Mais vert, c’est aussi la couleur de ma dernière création textile. Et si elle est verte, c’est en réalité pour une raison complètement différente: il s’agit en fait de la réplique d’une jupe que je portais dans la dernière pièce de théâtre que j’ai jouée au Zytglogge-Theater entre novembre et décembre 2019. Les photos suivantes ont été prises pendant l’une des répétitions au mois d’octobre 2019. La lumière est trompeuse: la jupe était bel et bien d’un beau vert sapin brillant.
J’ai adoré jouer le rôle de la veuve éplorée, hystérique et un brin psychotique dans cette jupe verte qui virevoltait au moindre de mes mouvements. Je savais qu’elle allait me manquer après les 24 représentations de Agatha Christie’s Hobby ist Mord… Et c’est ainsi que j’ai décidé d’en coudre une réplique plus ou moins fidèle pour pouvoir la porter lors de la fête de Nouvel An, juste après la dernière représentation de la pièce. Malheureusement, un méchant virus – une grippe normale, à l’époque où on faisait encore des grippes normales – m’a clouée au lit le 31 décembre, m’obligeant à jouer la dernière représentation quasiment sans voix et complètement shootée au paracétamol… La jupe est restée à l’état d’ébauche, et la fête de Nouvel An s’est terminée très tôt pour moi.
Quelques mois plus tard, je ressors enfin la jupe entamée et décide de la terminer. Le modèle est une jupe trapèze très simple, tirée du magazine Fait Main n°420 de janvier 2017 (modèle B). Comme je n’ai pas envie de couper le pan arrière en deux, je décide de monter la fermeture éclair sur le côté gauche. Le tissu choisi est une viscose chatoyante et brillante, à l’aspect satin, très agréable à coudre. J’utilise également une doublure, que je choisis noire, de la marque Venezia comme d’habitude.
Après avoir monté la jupe et sa doublure, je constate que le tissu viscose est tellement fluide que la jupe manque de volume. Je décide alors d’ajouter une couche de tulle fin noir. Je double le tour de taille du patron de la jupe afin de pouvoir froncer la jupe en tulle à la taille. Je la prends entre la doublure et le tissu extérieur.
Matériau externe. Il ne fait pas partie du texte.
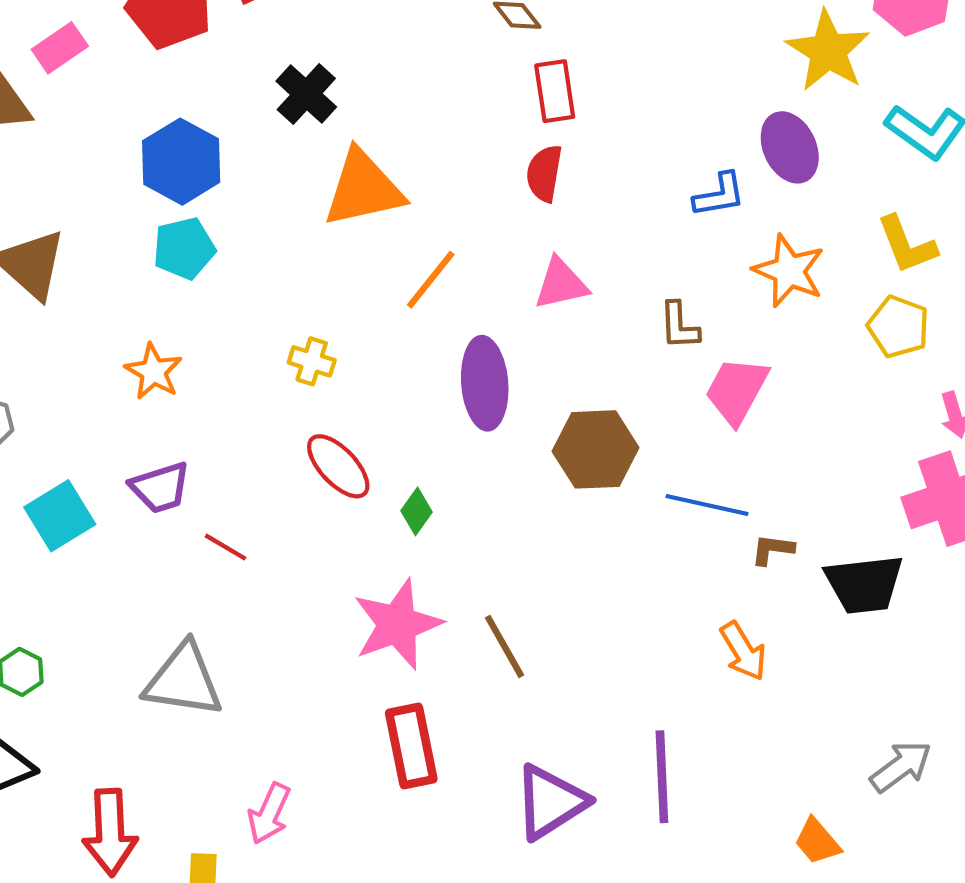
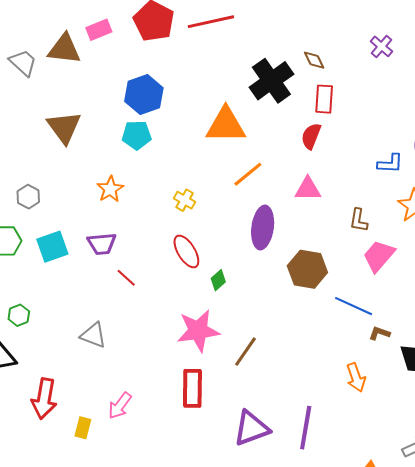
black cross: (306, 94) -> (271, 81), moved, size x1.5
brown line: (504, 646) -> (246, 352), turned 52
gray triangle: (184, 680) -> (93, 335), size x0.7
La ceinture est droite et prend bien la taille. J’aurais pu la faire encore un brin plus serrée, c’est toujours difficile de savoir ce que cela va donner une fois la fermeture éclair posée.
Une jupe aussi glamour aurait mérité un arrière-plan digne de ce nom pour le photo-shooting. Malheureusement, avec le semi-confinement dû au Covid-19, nos promenades se sont réduites au strict minimum. La cour de récréation du collège abandonné en face de chez nous a dû faire l’affaire. Nous ne croisons pas un chat, malgré le soleil de printemps. Ambiance lugubre. Heureusement que ma jupe est verte. Il y a une lueur d’espoir.